Bukankah itu akan membuat ia semakin marah? Dasar menyebalkan.

"Haaah, kalau cari alasan itu yang masuk akal," sarkasnya sambil menghembuskan napas kasar.

"Gue gak mau ya, diusir lagi. Mirip kucing garong tahu gak," ucapnya kesal sambil mengembungkan kedua pipinya.

"Terserahlah, gue bodo amat," ucap Kiana lalu beranjak masuk ke kamarnya.

"Itu artinya dia ngizinin kita, kan," tebak Mia.

"Mana gue tahu." Aku hanya mengangkat bahu lalu menyandarkan punggungku di sofa.

"Dah lah, gue mau masuk," ucapnya yang langsung melangkah ke kamar Kiana dengan santai.

"Terserah, aku tidak peduli." Aku memilih memejamkan mataku.

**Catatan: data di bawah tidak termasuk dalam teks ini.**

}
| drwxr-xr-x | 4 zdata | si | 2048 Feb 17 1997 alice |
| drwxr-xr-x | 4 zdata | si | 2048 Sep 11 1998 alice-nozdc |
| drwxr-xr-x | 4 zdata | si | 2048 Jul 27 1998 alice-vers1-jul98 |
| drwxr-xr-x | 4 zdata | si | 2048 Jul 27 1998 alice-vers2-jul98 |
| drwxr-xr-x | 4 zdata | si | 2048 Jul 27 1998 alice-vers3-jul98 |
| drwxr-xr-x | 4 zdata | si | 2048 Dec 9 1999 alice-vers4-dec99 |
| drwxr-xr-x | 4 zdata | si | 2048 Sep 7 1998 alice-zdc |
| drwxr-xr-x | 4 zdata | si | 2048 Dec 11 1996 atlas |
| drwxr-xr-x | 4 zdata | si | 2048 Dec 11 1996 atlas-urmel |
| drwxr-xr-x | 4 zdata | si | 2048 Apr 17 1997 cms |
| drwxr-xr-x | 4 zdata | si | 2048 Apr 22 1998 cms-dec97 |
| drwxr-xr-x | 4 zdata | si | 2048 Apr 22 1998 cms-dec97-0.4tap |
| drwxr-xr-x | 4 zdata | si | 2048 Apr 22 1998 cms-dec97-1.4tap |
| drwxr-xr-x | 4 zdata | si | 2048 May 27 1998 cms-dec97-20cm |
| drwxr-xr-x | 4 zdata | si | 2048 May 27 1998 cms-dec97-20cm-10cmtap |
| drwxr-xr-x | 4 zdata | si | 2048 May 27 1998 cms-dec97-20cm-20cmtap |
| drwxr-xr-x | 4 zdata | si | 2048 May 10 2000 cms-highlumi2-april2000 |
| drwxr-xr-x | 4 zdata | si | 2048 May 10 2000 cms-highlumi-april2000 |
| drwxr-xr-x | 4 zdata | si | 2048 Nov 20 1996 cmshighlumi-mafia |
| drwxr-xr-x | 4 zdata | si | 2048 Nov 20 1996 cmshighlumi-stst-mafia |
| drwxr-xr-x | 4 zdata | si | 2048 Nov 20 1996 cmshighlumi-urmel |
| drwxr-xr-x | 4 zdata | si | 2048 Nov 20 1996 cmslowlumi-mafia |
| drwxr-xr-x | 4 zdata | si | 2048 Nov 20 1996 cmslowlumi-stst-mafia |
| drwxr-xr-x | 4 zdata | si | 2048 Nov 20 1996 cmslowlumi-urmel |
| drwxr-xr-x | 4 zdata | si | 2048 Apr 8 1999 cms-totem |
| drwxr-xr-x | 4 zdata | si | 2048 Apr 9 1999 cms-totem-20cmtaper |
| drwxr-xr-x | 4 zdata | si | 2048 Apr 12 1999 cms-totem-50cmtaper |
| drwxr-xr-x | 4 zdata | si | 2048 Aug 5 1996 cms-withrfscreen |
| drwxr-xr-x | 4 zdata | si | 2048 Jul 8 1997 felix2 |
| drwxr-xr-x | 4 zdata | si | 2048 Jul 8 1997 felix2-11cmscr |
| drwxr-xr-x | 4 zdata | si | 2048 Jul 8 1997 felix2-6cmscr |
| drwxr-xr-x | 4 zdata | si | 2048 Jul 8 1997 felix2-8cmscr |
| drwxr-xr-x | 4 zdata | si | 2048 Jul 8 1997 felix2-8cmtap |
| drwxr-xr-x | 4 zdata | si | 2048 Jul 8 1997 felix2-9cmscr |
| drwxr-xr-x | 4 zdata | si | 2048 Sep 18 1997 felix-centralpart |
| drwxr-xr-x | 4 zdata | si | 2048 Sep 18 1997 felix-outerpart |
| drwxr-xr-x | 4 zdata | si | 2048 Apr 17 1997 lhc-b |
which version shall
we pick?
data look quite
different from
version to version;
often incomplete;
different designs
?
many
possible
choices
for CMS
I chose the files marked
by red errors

Urusan masuk ke kamar Kiana bisa belakangan. Perlahan aku mulai masuk ke alam mimpi.

---

Sepertinya aku tertidur di sofa. Setengah sadar, aku bisa merasakan usapan lembut di wajahku. Siapa yang berani-beraninya menyentuhku? Aku langsung membuka mataku dan melotot ke arahnya.

Namun, saat tahu siapa yang mengusap wajahku, tatapanku langsung berubah lembut. "Pak Haris?" tanyaku tidak percaya dan langsung menegakkan tubuhku.

Ya, di depanku ada Pak Haris. Tangannya masih mengusap wajahku dengan lembut, dan sekarang aku bisa melihatnya tengah tersenyum lembut padaku.

"Bapak kok ada di sini?"

"Saya merindukanmu," jawabnya yang membuatku bingung.

"Maksud Bapak?"

"Karena saya--"

Ucapan Pak Haris tidak bisa kudengar lagi. Kini dia hanya membuka mulutnya tanpa mengeluarkan suara apapun. Apa aku sudah tuli?

"Woy, bangun!"

Samar, aku bisa mendengar suara itu, dan tak lama wajah Pak Haris mulai memudar dan digantikan oleh wajah menyebalkan Mia.

"Lu? Ngapain muka lu deket-deket muka gue?"

Ternyata tadi itu mimpi? Menyebalkan!

Mia yang awalnya membungkuk menghadap ke arahku, langsung menegakkan tubuhnya dan menghilangkan kedua tangannya.

"Lu yang apa-apaan?" teriaknya kesal. "Manggil-manggil Pak Haris sambil ngedesah."

Aku langsung melotot kaget mendengar ucapan Mia. "Lu jangan sembarangan!"

"Gue ngomong yang sebenernya."

Aku menundukkan kepala, tidak percaya dengan apa yang dikatakan Mia. Tidak mungkin kan, aku menyebut nama Pak Haris sambil mendesah. Aku kembali menatap Mia masih dengan tidak percaya.

"Dah lah, terserah kalau gak percaya." Mia langsung pergi meninggalkanku.

Aku menatap kepergian Mia yang kembali masuk ke kamar Kiana.

"Padahal tadi aku hanya bermimpi melihat Pak Haris yang tersenyum saja. Tidak mungkin, kan, aku sampai mendesah," gumamku sambil mengingat-ingat mimpiku tadi.

"Aaa! Masa sih sampai bisa gitu!"

Aku menarik rambutku frustasi sambil menunduk malu. Jika yang dikatakan Mia benar, itu berarti aku mesum. Tidak! Tidak mungkin! Kenapa juga aku harus bermimpi Pak Haris.